_PROVIDED TEXT_
---+---

A large number of calibration segments may come into being especially for models in which the portfolio to determine the LGD in-default is divided into different pools derived from the internal realisation processes (e.g. according to time in default, step in the realisation process, type of product). The proposed approach would in these cases call for considerable effort – irrespective of whether or not the segments can be expected to react differently to macroeconomic shocks.
In this case, a simplified procedure can make sense. An add-on could be derived from the calibration of the model for performing exposures, which is transferred to the default portfolio. Validation would ensure that the add-on used is appropriate. Such a procedure should be expressly authorised in the Guidelines.
The requirement to examine each individual downturn period for each macroeconomic factor analysed, for each individual calibration segment or even for granular sub-segments, gives rise to an immense effort for the institutions. The analyses would have to be carried out at four different levels (observed LGDs, annual realisation cash flows, period in default and probability of derecognition) and would have to include the various time lag effects over a horizon of the average realisation period.

---+---

_DATA EXCERPTS_
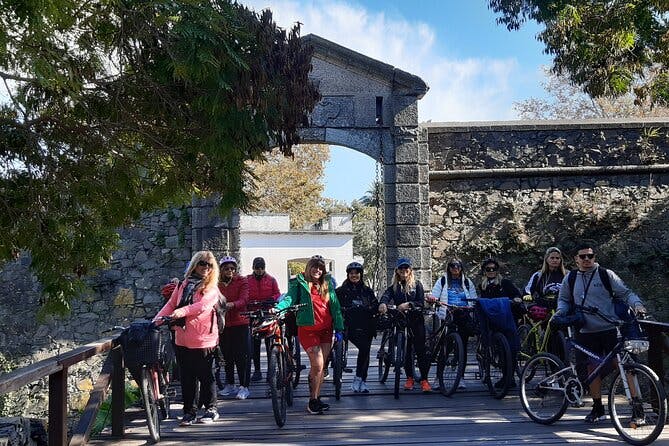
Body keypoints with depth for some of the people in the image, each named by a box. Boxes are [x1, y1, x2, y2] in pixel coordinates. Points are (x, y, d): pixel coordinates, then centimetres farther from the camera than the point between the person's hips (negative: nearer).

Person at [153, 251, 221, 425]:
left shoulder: (211, 288, -1)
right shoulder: (182, 285, 13)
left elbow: (202, 305, -19)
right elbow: (170, 304, 9)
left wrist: (183, 311, -33)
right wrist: (158, 318, -8)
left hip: (203, 339, -4)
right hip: (183, 339, 4)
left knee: (205, 376, 4)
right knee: (187, 377, 9)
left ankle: (211, 409, 18)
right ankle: (190, 411, 19)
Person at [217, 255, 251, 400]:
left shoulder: (242, 281, -3)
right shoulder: (217, 284, 7)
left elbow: (244, 300, -16)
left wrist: (231, 304, -35)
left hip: (240, 322, -3)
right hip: (223, 323, 3)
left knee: (242, 356, -4)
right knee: (227, 356, 10)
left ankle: (244, 387, 2)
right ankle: (229, 385, 23)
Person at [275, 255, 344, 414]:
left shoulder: (328, 284, 11)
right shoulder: (299, 283, 0)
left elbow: (335, 306, 11)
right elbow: (290, 298, -13)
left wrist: (339, 328, 6)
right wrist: (278, 307, -33)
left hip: (326, 329, 4)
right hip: (308, 329, -4)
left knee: (320, 366, 7)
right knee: (317, 365, -10)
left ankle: (316, 398, 18)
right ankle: (313, 401, 1)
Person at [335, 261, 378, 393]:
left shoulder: (367, 291, 16)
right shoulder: (341, 291, 7)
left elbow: (376, 306, 11)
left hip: (366, 327, 4)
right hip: (351, 327, -4)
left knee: (366, 352, 1)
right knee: (364, 348, -23)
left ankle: (362, 382, 14)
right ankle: (359, 379, -11)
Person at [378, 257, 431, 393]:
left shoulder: (417, 284, 6)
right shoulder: (394, 287, 9)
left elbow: (421, 302, -4)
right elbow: (386, 295, -12)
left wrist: (409, 304, -22)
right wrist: (383, 303, -35)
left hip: (416, 321, -2)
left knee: (420, 350, -7)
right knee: (406, 351, 4)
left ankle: (424, 379, -2)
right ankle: (409, 378, 17)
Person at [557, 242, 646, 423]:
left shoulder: (606, 274, 0)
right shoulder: (570, 279, 9)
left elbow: (626, 293, 0)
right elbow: (563, 299, 20)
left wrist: (637, 304, -18)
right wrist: (560, 312, 0)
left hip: (611, 330, -3)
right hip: (586, 332, 3)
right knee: (592, 369, 6)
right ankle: (598, 408, 19)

---+---

_ACTIVITY LIST_
A: From the text on LGD calibration, output everything from "A large number" down to "in the Guidelines.".
B: Answer these questions using the text on LGD calibration:
(i) What three examples are given of ways the portfolio may be divided into pools?
(ii) From what would the add-on for the default portfolio be derived?
(iii) At how many levels would the analyses have to be carried out?

_RESULTS OF THE TASKS_
A:
A large number of calibration segments may come into being especially for models in which the portfolio to determine the LGD in-default is divided into different pools derived from the internal realisation processes (e.g. according to time in default, step in the realisation process, type of product). The proposed approach would in these cases call for considerable effort – irrespective of whether or not the segments can be expected to react differently to macroeconomic shocks.
In this case, a simplified procedure can make sense. An add-on could be derived from the calibration of the model for performing exposures, which is transferred to the default portfolio. Validation would ensure that the add-on used is appropriate. Such a procedure should be expressly authorised in the Guidelines.

B:
(i) According to time in default, step in the realisation process, and type of product.
(ii) From the calibration of the model for performing exposures.
(iii) Four: observed LGDs, annual realisation cash flows, period in default, and probability of derecognition.